- Type of Drug: Nonamphetamine appetite suppressant.
- Prescribed for: Short-term (2 to 3 months) appetite suppression and obesity. Mazindol may also be prescribed for Duchenne’s muscular dystrophy.
Mazindol General Information
Although this medicine is not an amphetamine, it has many amphetamine-like effects. It suppresses appetite by working on specific areas in the brain, though studies have shown that appetite suppressants are more effective when combined with behavior therapy than when they are taken alone. Each dose of Mazindol works for 8 to 15 hours.
Mazindol Cautions and Warnings
Do not take Mazindol if you have heart disease, high blood pressure, thyroid disease, or glaucoma, or if you are sensitive or allergic to it or any other appetite suppressant. Do not use it if you are prone to emotional agitation or substance abuse, since appetite suppressants are inclined to be abused.
Possible Side Effects
- Common: a false sense of well-being, nervousness, euphoria (feeling “high”), overstimulation, restlessness, and trouble sleeping.
- Less common: palpitations, high blood pressure, drowsiness or sedation, weakness, dizziness, tremor, headache, dry mouth, nausea, vomiting, diarrhea or other intestinal disturbances, rash, itching, changes in sex drive, hair loss, muscle pains, difficulty urinating, sweating, chills, blurred vision, and fever.
Mazindol Drug Interactions
- Taking other stimulants (including decongestants, some asthma medicines, nonprescription cold remedies) together with Mazindol may result in excessive stimulation.
- Taking this medicine within 2 weeks of taking any monoamine oxidase (MAO) inhibitor drug may result in very high blood pressure.
- Appetite suppressants may reduce the effects of some medicines used to treat high blood pressure.
- One case of Lithium toxicity occurred in a person taking that drug in combination with Mazindol.
Do not crush or chew this product.
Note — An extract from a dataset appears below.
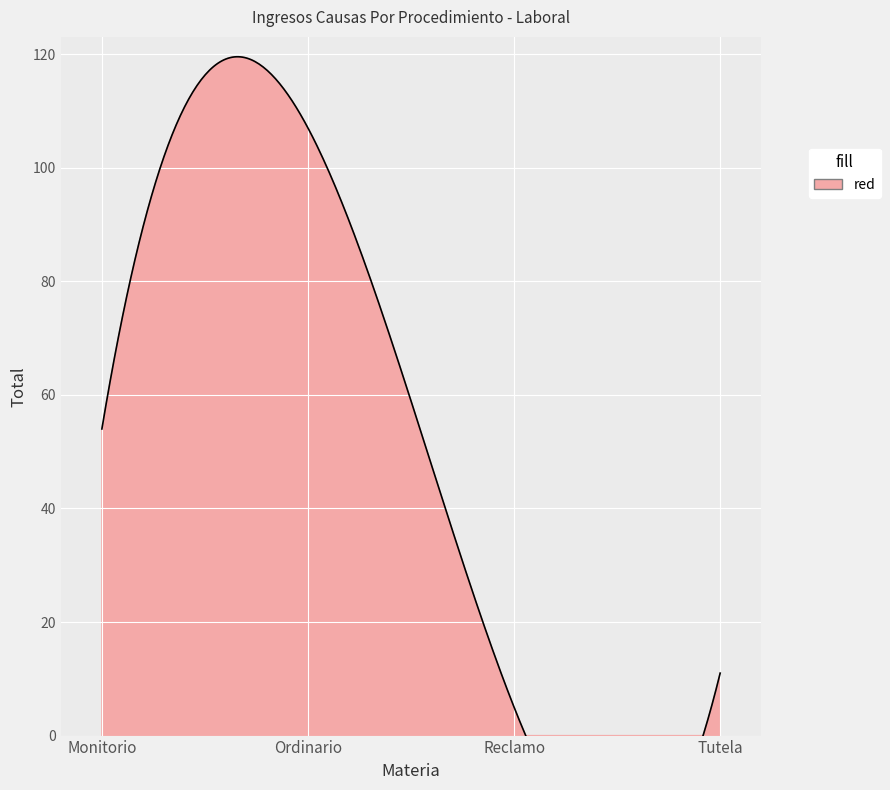

At which label does the data first exceed 54?

Ordinario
Mazindol may be taken on a full stomach to reduce stomach upset caused by the drug.
1 mg 3 times a day, 1 hour before meals; or 2 mg once a day, before lunch.
Symptoms of overdosage are restlessness, tremors, shallow breathing, confusion, hallucinations, and fever. These symptoms may be followed by fatigue and depression. Additional symptoms are changes in blood pressure, cold and clammy skin, nausea, vomiting, diarrhea, and stomach cramps. Take the victim to a hospital emergency room immediately, and ALWAYS bring the medicine bottle.
Mazindol Special Information
Do not take any appetite suppressant for more than 12 weeks as part of a weight-control program, and take it only under a doctor’s supervision. This medicine will not reduce body weight by itself. You must limit or modify your diet and follow your exercise regimen (if applicable).
Appetite suppressants often cause dry mouth, which increases the chances of dental cavities and gum disease. Pay special attention to oral hygiene if you are taking this medicine. The dry mouth usually can be relieved with sugarless candy, gum, or ice chips.
If you forget to take a dose of Mazindol, skip the missed dose and go back to your regular schedule. Do not take a double dose.
Mazindol Special Populations
Studies have shown that large doses of Mazindol may damage an unborn baby. All appetite suppressants, including Mazindol, should be avoided by women who are or could become pregnant. In cases where this drug is considered essential by your doctor, its potential benefits must be weighed against its possible hazards.
It is not known if Mazindol passes into breast milk. Nursing mothers should not take any appetite suppressant.
Older adults should not take this medicine unless prescribed by a doctor. It can aggravate diabetes or high blood pressure, conditions common in older adults.